Writing in the Washington Post, Jena McGregor notes some of the realpolitik reasons for the shift in Business Roundtable tone, if not corporate practice. McGregor points out that the new statement has been released “at a time of widening income inequality, rising expectations from the public for corporate behavior. and proposals from Democratic lawmakers that aim to revamp or even restructure American capitalism.”
Washington Post business columnist Steven Pearlstein admitted the political motive:
With Republicans in control of Congress or the White House for most of the past 20 years, the business community has been able to achieve much of its policy agenda by playing an inside game. But with Democrats now threatening to retake the White House and possibly the Senate in 2020, and the Republican Party lining up behind a Republican president spouting populist rhetoric, business leaders feel some urgency to re-engage in the public debate. By disavowing shareholder primacy and embracing a broader vision of corporate purpose, the Roundtable has now enhanced the political legitimacy of such efforts.
Pearlstein, however, still sees the statement as important, not because he expects the document itself to cause a shift in corporate behavior, but because “it confirms a shift in attitude that has already occurred” that reflects a willingness of at least some corporate players to be more accommodating of social, economic, and environmental demands. It is also, of course, notable that shareholder (maximization) theory—a doctrine famously articulated in the New York Times by economist Milton Friedman in 1970 that said the sole social responsibility of business is to earn profits—has taken a major hit, at least rhetorically, from the CEOs of nearly 200 leading US companies.
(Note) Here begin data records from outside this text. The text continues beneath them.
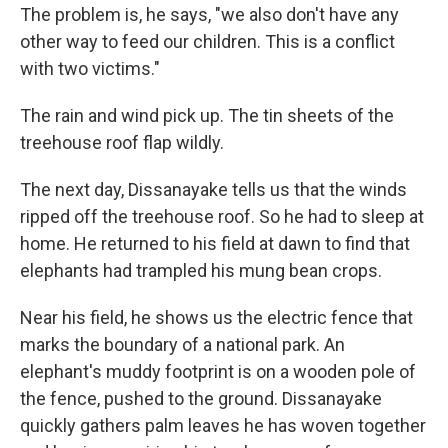
The problem is, he says, "we also don't have any
other way to feed our children. This is a conflict
with two victims."
The rain and wind pick up. The tin sheets of the
treehouse roof flap wildly.
The next day, Dissanayake tells us that the winds
ripped off the treehouse roof. So he had to sleep at
home. He returned to his field at dawn to find that
elephants had trampled his mung bean crops.
Near his field, he shows us the electric fence that
marks the boundary of a national park. An
elephant's muddy footprint is on a wooden pole of
the fence, pushed to the ground. Dissanayake
quickly gathers palm leaves he has woven together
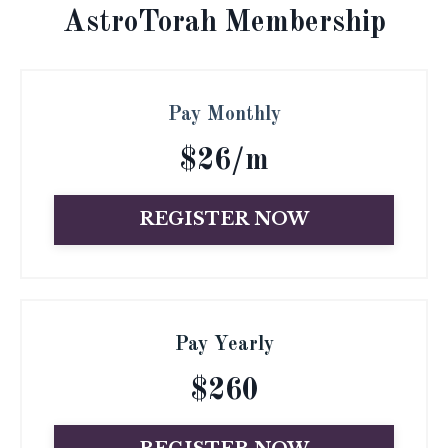
AstroTorah Membership
Pay Monthly
$26/m
REGISTER NOW
Pay Yearly
$260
Still, there is good reason to be skeptical. Charles Elson, a business professor who directs the John L. Weinberg Center for Corporate Governance at the University of Delaware, remarked, “They talk about their great concern for the workers—well they’re the ones who’ve paid themselves so astronomically and created these pay gaps that are so dramatic. I’d like each of them to volunteer to cut their own salaries by two-thirds and give it back to employees if that’s the way they feel.” Of course, in Dimon’s case, this would leave him with annual compensation of a little over $9 million, barely enough to get by.